Kapasitor keramik multilayer (MLCC) dikenal sebagai "beras industri elektronik". Lanskap aplikasi mereka telah berkembang mulai dari elektronik konsumen hingga stasiun pangkalan komunikasi 5G, elektronik otomotif, server AI, ruang angkasa, dan banyak bidang lainnya. Namun, skenario aplikasi yang berbeda memiliki persyaratan kinerja yang sangat berbeda untuk MLCC. Misalnya, MLCC kelas otomotif diperlukan untuk mempertahankan kapasitansi yang stabil pada rentang suhu yang luas dari -55 derajat hingga +125 derajat , sedangkan chip berperforma tinggi seperti CPU, GPU, dan HBM, seiring dengan meningkatnya daya, memerlukan MLCC untuk menyediakan kapasitansi yang lebih besar dalam ruang terbatas untuk penyaluran daya dan penyimpanan energi yang stabil. Parameter inti seperti karakteristik suhu, rentang kapasitansi, stabilitas dielektrik, dan karakteristik penuaan pada dasarnya terkait dengan struktur kristal intrinsik dan mekanisme polarisasi bubuk dielektrik keramik.

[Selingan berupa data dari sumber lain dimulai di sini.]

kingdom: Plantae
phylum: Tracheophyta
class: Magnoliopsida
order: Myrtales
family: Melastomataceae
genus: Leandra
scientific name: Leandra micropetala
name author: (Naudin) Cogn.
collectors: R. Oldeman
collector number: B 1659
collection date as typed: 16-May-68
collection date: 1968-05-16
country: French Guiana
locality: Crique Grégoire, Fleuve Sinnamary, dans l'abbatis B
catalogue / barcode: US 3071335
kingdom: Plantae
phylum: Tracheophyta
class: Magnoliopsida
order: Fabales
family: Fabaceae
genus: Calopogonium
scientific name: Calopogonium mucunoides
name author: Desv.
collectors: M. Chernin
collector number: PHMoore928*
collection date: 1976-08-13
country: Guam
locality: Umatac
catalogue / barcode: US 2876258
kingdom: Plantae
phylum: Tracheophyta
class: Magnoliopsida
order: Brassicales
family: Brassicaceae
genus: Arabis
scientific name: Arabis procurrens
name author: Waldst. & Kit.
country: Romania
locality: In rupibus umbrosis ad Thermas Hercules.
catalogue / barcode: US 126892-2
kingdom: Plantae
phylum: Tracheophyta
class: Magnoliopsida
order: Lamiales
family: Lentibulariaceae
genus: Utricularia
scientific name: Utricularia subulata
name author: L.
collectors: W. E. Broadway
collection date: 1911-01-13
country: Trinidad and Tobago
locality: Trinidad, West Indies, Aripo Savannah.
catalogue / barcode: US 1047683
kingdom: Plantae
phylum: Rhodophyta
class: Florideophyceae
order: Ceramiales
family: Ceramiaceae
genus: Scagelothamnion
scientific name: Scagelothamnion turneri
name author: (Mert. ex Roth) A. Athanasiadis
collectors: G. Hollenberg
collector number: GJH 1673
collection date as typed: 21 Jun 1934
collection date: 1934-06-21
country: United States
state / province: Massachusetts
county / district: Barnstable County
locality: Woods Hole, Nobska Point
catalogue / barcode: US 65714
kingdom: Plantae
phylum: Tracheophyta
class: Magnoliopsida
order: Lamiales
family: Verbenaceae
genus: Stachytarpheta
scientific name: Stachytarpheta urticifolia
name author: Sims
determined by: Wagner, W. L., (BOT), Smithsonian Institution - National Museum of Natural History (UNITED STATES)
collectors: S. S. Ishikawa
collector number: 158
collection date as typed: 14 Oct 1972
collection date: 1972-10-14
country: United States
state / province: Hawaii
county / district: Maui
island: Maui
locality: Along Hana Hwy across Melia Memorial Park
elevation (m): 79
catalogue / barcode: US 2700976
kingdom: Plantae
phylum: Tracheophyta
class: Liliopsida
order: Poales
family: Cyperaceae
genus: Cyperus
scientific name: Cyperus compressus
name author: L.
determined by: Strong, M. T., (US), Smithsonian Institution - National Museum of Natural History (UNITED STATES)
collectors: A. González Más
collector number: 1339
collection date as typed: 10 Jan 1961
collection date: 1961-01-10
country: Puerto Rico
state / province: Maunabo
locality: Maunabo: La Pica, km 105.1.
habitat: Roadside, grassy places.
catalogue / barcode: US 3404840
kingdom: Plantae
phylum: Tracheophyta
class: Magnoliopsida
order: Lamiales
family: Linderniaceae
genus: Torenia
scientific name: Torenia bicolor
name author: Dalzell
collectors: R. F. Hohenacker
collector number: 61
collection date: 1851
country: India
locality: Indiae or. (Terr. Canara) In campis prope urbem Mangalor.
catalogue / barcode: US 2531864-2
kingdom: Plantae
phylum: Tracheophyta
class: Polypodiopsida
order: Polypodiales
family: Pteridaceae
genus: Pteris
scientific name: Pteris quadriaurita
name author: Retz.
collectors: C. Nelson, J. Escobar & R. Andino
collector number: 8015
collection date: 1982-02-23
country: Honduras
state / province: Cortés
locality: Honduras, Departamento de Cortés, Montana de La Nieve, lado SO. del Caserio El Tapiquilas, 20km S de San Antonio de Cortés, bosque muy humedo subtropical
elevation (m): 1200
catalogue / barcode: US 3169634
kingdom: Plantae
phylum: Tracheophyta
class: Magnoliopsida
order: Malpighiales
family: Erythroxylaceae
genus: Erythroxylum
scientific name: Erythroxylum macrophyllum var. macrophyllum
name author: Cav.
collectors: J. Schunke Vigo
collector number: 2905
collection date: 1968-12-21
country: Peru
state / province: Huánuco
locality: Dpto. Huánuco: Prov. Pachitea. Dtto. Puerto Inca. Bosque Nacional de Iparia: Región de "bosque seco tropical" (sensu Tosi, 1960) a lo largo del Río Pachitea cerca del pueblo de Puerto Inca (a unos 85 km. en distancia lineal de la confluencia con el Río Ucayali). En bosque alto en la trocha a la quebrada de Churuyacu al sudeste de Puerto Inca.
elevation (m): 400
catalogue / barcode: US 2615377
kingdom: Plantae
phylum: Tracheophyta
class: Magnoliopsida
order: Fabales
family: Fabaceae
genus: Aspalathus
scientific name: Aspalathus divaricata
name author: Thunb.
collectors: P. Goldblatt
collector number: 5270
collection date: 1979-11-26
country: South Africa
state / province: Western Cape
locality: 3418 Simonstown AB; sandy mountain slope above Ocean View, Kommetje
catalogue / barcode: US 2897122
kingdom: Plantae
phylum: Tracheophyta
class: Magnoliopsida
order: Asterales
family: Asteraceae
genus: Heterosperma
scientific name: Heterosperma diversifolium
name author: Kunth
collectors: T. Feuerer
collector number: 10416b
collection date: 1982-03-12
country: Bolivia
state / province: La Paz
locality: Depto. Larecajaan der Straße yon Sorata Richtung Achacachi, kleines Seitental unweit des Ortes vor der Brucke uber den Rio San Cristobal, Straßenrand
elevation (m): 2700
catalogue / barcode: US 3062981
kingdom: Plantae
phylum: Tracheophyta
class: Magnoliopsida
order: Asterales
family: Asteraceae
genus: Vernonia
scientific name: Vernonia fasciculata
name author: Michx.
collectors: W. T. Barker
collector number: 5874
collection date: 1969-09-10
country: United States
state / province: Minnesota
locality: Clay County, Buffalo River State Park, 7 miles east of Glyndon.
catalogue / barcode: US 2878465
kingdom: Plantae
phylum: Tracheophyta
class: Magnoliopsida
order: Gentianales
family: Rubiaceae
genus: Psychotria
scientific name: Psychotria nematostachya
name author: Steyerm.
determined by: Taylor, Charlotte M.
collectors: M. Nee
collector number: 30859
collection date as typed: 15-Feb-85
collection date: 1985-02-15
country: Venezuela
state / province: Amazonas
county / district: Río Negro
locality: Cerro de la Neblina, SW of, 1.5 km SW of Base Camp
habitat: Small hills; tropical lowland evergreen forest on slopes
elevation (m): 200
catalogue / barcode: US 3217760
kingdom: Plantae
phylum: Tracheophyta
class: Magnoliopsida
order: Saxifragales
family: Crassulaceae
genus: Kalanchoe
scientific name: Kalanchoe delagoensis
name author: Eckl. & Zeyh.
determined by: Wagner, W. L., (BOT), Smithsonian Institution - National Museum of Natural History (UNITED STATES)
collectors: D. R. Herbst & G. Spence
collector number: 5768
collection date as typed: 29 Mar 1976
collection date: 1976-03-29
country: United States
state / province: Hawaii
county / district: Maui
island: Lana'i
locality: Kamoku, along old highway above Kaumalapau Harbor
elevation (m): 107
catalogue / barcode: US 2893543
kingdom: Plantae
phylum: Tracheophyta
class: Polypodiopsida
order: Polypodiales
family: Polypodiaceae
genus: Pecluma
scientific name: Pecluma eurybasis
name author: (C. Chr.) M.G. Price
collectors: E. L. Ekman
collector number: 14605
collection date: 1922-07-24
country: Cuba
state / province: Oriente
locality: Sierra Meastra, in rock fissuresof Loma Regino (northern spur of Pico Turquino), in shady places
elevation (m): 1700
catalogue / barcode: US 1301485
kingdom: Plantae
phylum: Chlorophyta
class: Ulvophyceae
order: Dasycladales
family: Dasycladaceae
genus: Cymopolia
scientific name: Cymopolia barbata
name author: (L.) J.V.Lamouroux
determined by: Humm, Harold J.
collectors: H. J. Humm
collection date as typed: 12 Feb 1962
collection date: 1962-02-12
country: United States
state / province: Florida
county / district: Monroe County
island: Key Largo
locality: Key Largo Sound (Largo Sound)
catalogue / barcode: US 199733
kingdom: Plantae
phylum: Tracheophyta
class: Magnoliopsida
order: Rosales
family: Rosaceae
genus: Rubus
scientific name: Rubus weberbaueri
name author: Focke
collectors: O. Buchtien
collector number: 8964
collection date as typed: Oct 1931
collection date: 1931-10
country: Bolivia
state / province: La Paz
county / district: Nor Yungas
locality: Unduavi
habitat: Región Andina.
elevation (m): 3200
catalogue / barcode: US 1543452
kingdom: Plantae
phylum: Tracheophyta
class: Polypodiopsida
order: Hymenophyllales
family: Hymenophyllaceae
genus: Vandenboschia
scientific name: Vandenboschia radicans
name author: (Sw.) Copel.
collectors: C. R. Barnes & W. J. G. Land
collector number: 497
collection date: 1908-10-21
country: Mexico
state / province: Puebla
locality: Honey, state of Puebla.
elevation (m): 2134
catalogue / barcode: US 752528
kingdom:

Menurut perbedaan bahan dielektrik (karakteristik suhu), MLCC dibagi menjadi dua kategori utama: dielektrik kompensasi suhu Kelas I-dan dielektrik feroelektrik izin tinggi Kelas II. Yang pertama mengejar stabilitas suhu dan kehilangan yang rendah, sedangkan yang kedua mengejar konstanta dielektrik yang tinggi dan kepadatan kapasitansi yang tinggi.

Suhu Kelas I-Dielektrik Kompensasi
Dielektrik kelas I biasanya menggunakan TiO₂ sebagai komponen utama, yang memberikan konstanta dielektrik yang rendah dan kehilangan dielektrik yang sangat rendah untuk memastikan stabilitas suhu kapasitansi dan stabilitas frekuensi. Sejumlah kecil CaTiO₃ atau SrTiO₃, dll., juga ditambahkan untuk menyesuaikan kurva suhu dan menstabilkan struktur mikro, membentuk keramik kompensasi suhu "diperpanjang".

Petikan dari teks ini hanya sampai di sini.